Earlier, Giuliano Ferrara, editor of the Foglio newspaper and a former minister seen as extremely close to Berlusconi, said on his website: "That Silvio Berlusconi is about to resign is clear. It is a question of hours, some say of minutes."

 

Franco Bechis, deputy editor of the center-right Libero newspaper, also said on Twitter that the 75-year-old media magnate would resign on Monday night or Tuesday morning.

 

But Berlusconi said, "Rumors of my resignation are baseless."

 

Earlier on Monday, benchmark government bond yields rose to their highest since 1997 at 6.67 percent. Many analysts say yields above 7 percent would make funding costs unsustainable for Italy's huge public debt, one of the highest in the world.

 

As recently as Sunday Berlusconi vowed to stay in power and denied that a party rebellion had robbed him of a workable majority. He and his closest aides spent the weekend trying to win back the support of enough deputies to avoid humiliating defeat on Tuesday in a vote to confirm a state financing bill which he has already lost once.

 

Apart from offering wavering deputies government jobs, Berlusconi is branding rebels as traitors to Italy at a moment of crisis and saying that if he falls the country must go to early elections, something many ruling deputies do not want.

 

Defeat in Tuesday's vote is thought likely to lead either to his immediate resignation or to an order from President Giorgio Napolitano to call a confidence vote.

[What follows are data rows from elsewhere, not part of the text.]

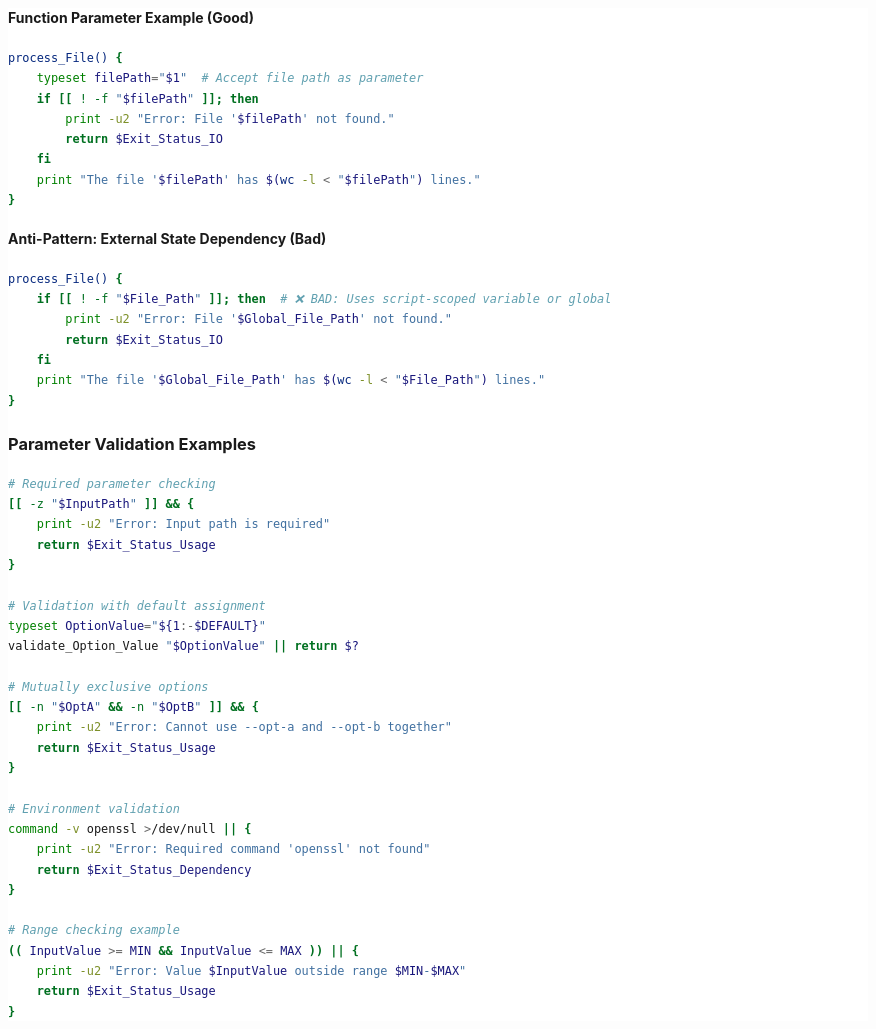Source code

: #### Function Parameter Example (Good)
```zsh
process_File() {
    typeset filePath="$1"  # Accept file path as parameter
    if [[ ! -f "$filePath" ]]; then
        print -u2 "Error: File '$filePath' not found."
        return $Exit_Status_IO
    fi
    print "The file '$filePath' has $(wc -l < "$filePath") lines."
}
```

#### Anti-Pattern: External State Dependency (Bad)
```zsh
process_File() {
    if [[ ! -f "$File_Path" ]]; then  # ❌ BAD: Uses script-scoped variable or global
        print -u2 "Error: File '$Global_File_Path' not found."
        return $Exit_Status_IO
    fi
    print "The file '$Global_File_Path' has $(wc -l < "$File_Path") lines."
}
```

### Parameter Validation Examples
```zsh
# Required parameter checking
[[ -z "$InputPath" ]] && {
    print -u2 "Error: Input path is required"
    return $Exit_Status_Usage
}

# Validation with default assignment
typeset OptionValue="${1:-$DEFAULT}"
validate_Option_Value "$OptionValue" || return $?

# Mutually exclusive options
[[ -n "$OptA" && -n "$OptB" ]] && {
    print -u2 "Error: Cannot use --opt-a and --opt-b together"
    return $Exit_Status_Usage
}

# Environment validation
command -v openssl >/dev/null || {
    print -u2 "Error: Required command 'openssl' not found"
    return $Exit_Status_Dependency
}

# Range checking example
(( InputValue >= MIN && InputValue <= MAX )) || {
    print -u2 "Error: Value $InputValue outside range $MIN-$MAX"
    return $Exit_Status_Usage
}
```
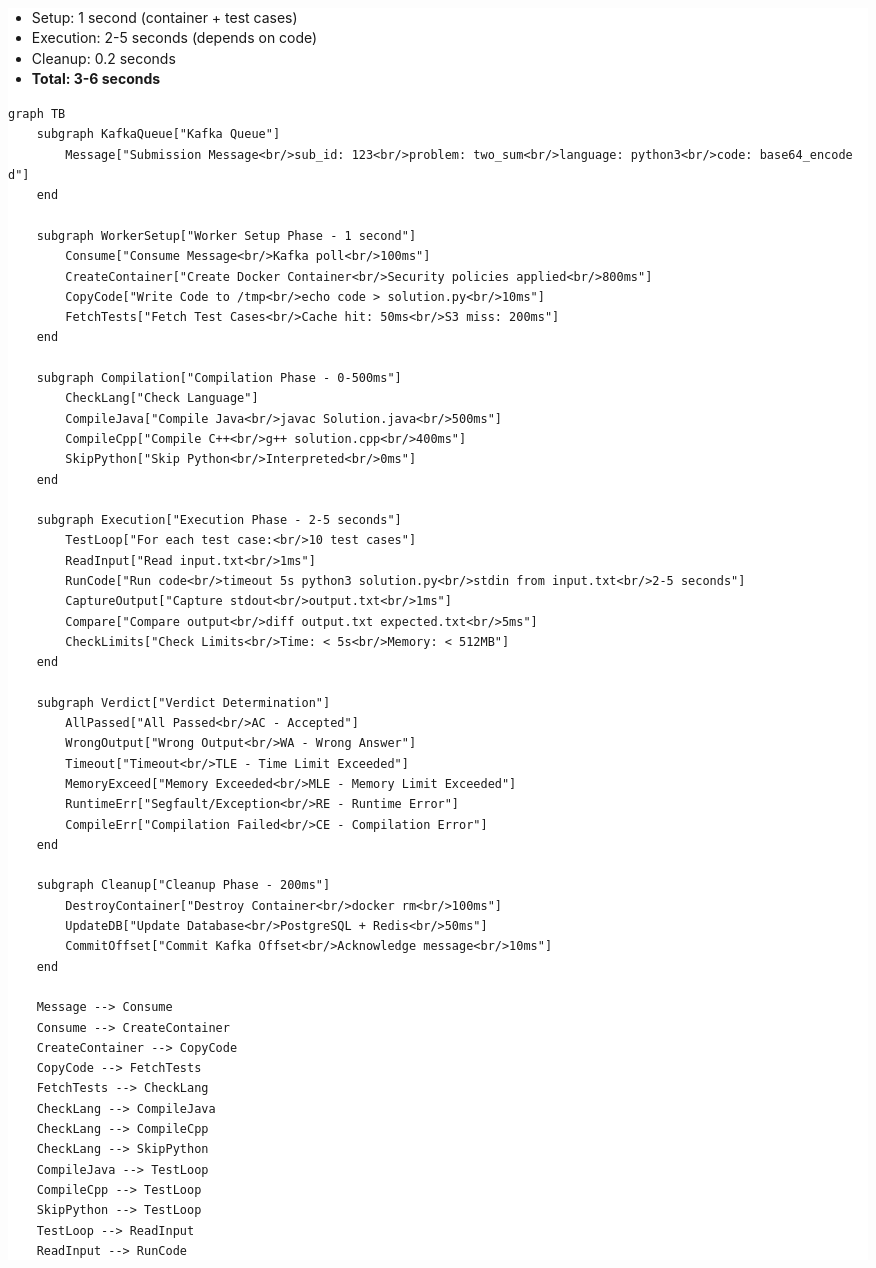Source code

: - Setup: 1 second (container + test cases)
- Execution: 2-5 seconds (depends on code)
- Cleanup: 0.2 seconds
- **Total: 3-6 seconds**

```mermaid
graph TB
    subgraph KafkaQueue["Kafka Queue"]
        Message["Submission Message<br/>sub_id: 123<br/>problem: two_sum<br/>language: python3<br/>code: base64_encoded"]
    end

    subgraph WorkerSetup["Worker Setup Phase - 1 second"]
        Consume["Consume Message<br/>Kafka poll<br/>100ms"]
        CreateContainer["Create Docker Container<br/>Security policies applied<br/>800ms"]
        CopyCode["Write Code to /tmp<br/>echo code > solution.py<br/>10ms"]
        FetchTests["Fetch Test Cases<br/>Cache hit: 50ms<br/>S3 miss: 200ms"]
    end

    subgraph Compilation["Compilation Phase - 0-500ms"]
        CheckLang["Check Language"]
        CompileJava["Compile Java<br/>javac Solution.java<br/>500ms"]
        CompileCpp["Compile C++<br/>g++ solution.cpp<br/>400ms"]
        SkipPython["Skip Python<br/>Interpreted<br/>0ms"]
    end

    subgraph Execution["Execution Phase - 2-5 seconds"]
        TestLoop["For each test case:<br/>10 test cases"]
        ReadInput["Read input.txt<br/>1ms"]
        RunCode["Run code<br/>timeout 5s python3 solution.py<br/>stdin from input.txt<br/>2-5 seconds"]
        CaptureOutput["Capture stdout<br/>output.txt<br/>1ms"]
        Compare["Compare output<br/>diff output.txt expected.txt<br/>5ms"]
        CheckLimits["Check Limits<br/>Time: < 5s<br/>Memory: < 512MB"]
    end

    subgraph Verdict["Verdict Determination"]
        AllPassed["All Passed<br/>AC - Accepted"]
        WrongOutput["Wrong Output<br/>WA - Wrong Answer"]
        Timeout["Timeout<br/>TLE - Time Limit Exceeded"]
        MemoryExceed["Memory Exceeded<br/>MLE - Memory Limit Exceeded"]
        RuntimeErr["Segfault/Exception<br/>RE - Runtime Error"]
        CompileErr["Compilation Failed<br/>CE - Compilation Error"]
    end

    subgraph Cleanup["Cleanup Phase - 200ms"]
        DestroyContainer["Destroy Container<br/>docker rm<br/>100ms"]
        UpdateDB["Update Database<br/>PostgreSQL + Redis<br/>50ms"]
        CommitOffset["Commit Kafka Offset<br/>Acknowledge message<br/>10ms"]
    end

    Message --> Consume
    Consume --> CreateContainer
    CreateContainer --> CopyCode
    CopyCode --> FetchTests
    FetchTests --> CheckLang
    CheckLang --> CompileJava
    CheckLang --> CompileCpp
    CheckLang --> SkipPython
    CompileJava --> TestLoop
    CompileCpp --> TestLoop
    SkipPython --> TestLoop
    TestLoop --> ReadInput
    ReadInput --> RunCode
```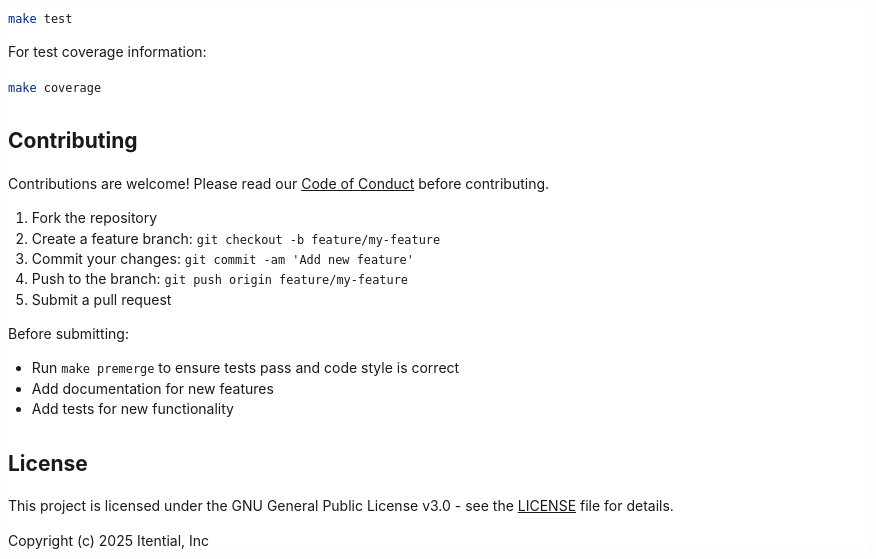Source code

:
 ```bash
make test
```

For test coverage information:

```bash
make coverage
```

## Contributing
Contributions are welcome! Please read our [Code of Conduct](CODE_OF_CONDUCT.md) before contributing.

1. Fork the repository
2. Create a feature branch: `git checkout -b feature/my-feature`
3. Commit your changes: `git commit -am 'Add new feature'`
4. Push to the branch: `git push origin feature/my-feature`
5. Submit a pull request

Before submitting:
- Run `make premerge` to ensure tests pass and code style is correct
- Add documentation for new features
- Add tests for new functionality

## License
This project is licensed under the GNU General Public License v3.0 - see the [LICENSE](LICENSE) file for details.

Copyright (c) 2025 Itential, Inc
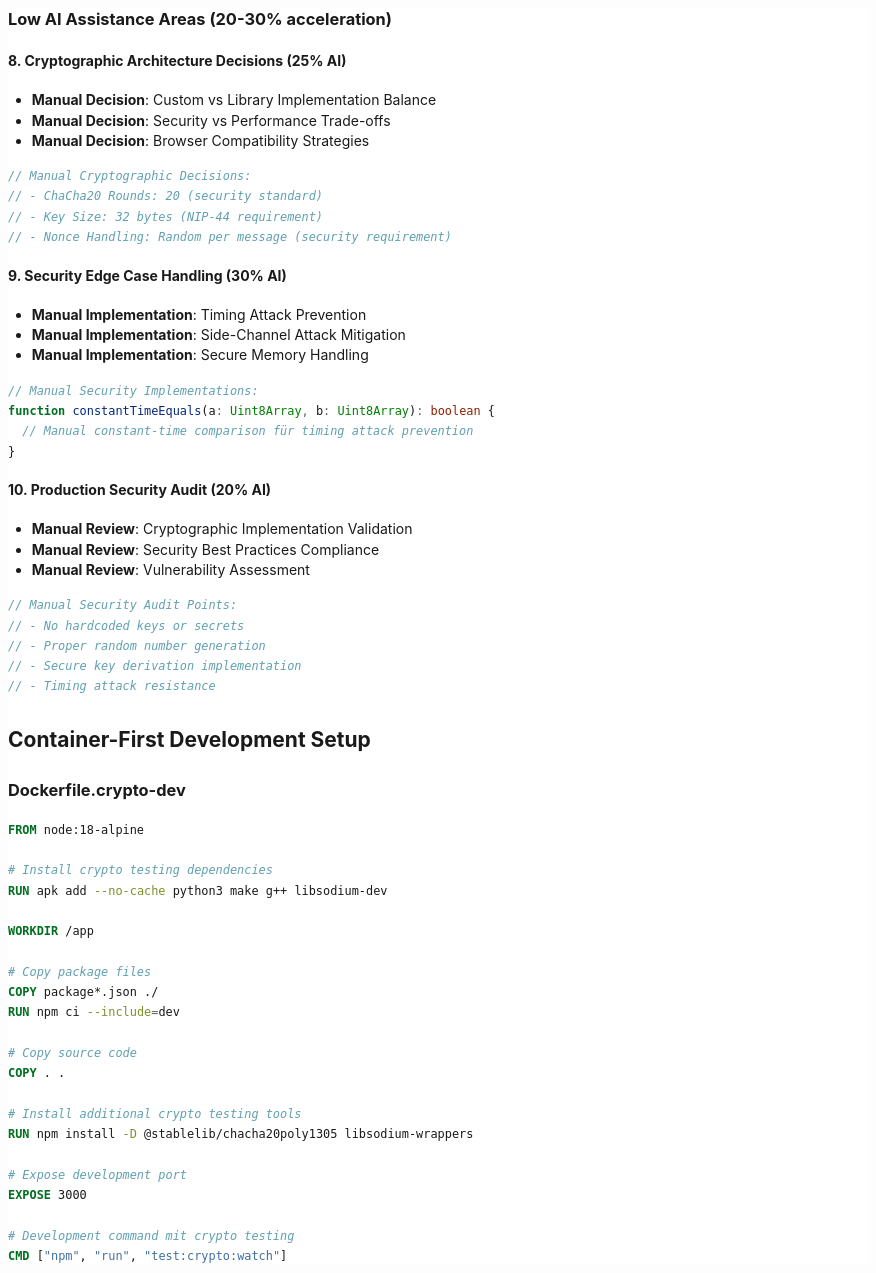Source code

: ### Low AI Assistance Areas (20-30% acceleration)

#### **8. Cryptographic Architecture Decisions (25% AI)**
- **Manual Decision**: Custom vs Library Implementation Balance
- **Manual Decision**: Security vs Performance Trade-offs
- **Manual Decision**: Browser Compatibility Strategies
```typescript
// Manual Cryptographic Decisions:
// - ChaCha20 Rounds: 20 (security standard)
// - Key Size: 32 bytes (NIP-44 requirement)  
// - Nonce Handling: Random per message (security requirement)
```

#### **9. Security Edge Case Handling (30% AI)**
- **Manual Implementation**: Timing Attack Prevention
- **Manual Implementation**: Side-Channel Attack Mitigation
- **Manual Implementation**: Secure Memory Handling
```typescript
// Manual Security Implementations:
function constantTimeEquals(a: Uint8Array, b: Uint8Array): boolean {
  // Manual constant-time comparison für timing attack prevention
}
```

#### **10. Production Security Audit (20% AI)**
- **Manual Review**: Cryptographic Implementation Validation
- **Manual Review**: Security Best Practices Compliance
- **Manual Review**: Vulnerability Assessment
```typescript
// Manual Security Audit Points:
// - No hardcoded keys or secrets
// - Proper random number generation
// - Secure key derivation implementation
// - Timing attack resistance
```

## Container-First Development Setup

### Dockerfile.crypto-dev
```dockerfile
FROM node:18-alpine

# Install crypto testing dependencies
RUN apk add --no-cache python3 make g++ libsodium-dev

WORKDIR /app

# Copy package files
COPY package*.json ./
RUN npm ci --include=dev

# Copy source code
COPY . .

# Install additional crypto testing tools
RUN npm install -D @stablelib/chacha20poly1305 libsodium-wrappers

# Expose development port
EXPOSE 3000

# Development command mit crypto testing
CMD ["npm", "run", "test:crypto:watch"]
```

In addition, Italy's center-left opposition says it is preparing a no-confidence motion in Berlusconi. It may abstain in the pending vote to expose Berlusconi's lack of support without torpedoing an essential measure.

 

Interior Minister Roberto Maroni, a senior member of Berlusconi's coalition ally the Northern League, said the writing seemed to be on the wall.

 

"The latest news leads me to think that the majority no longer exists and that it is useless (for Berlusconi) to be obstinate, " Maroni said. The League also says early elections are the only course if the government falls.

 

Newspapers have estimated the number of potential defectors at between 20 and 40, which would be more than enough to topple the government.

 

Berlusconi has been meeting and telephoning rebels since he returned from a humiliating G20 summit in France on Friday in which he had to agree to IMF monitoring of Italy's progress in reforms he has long promised but so far not implemented.

 

Italy has the third biggest economy in the euro zone and its political turmoil and debt worries are seen as a huge threat in the wider crisis facing the continent's single currency.

 

Government bond prices would recover and the yield spread would fall by a full percentage point if the government should fall, according to a Reuters survey of 10 fund managers, market analysts and strategists last week.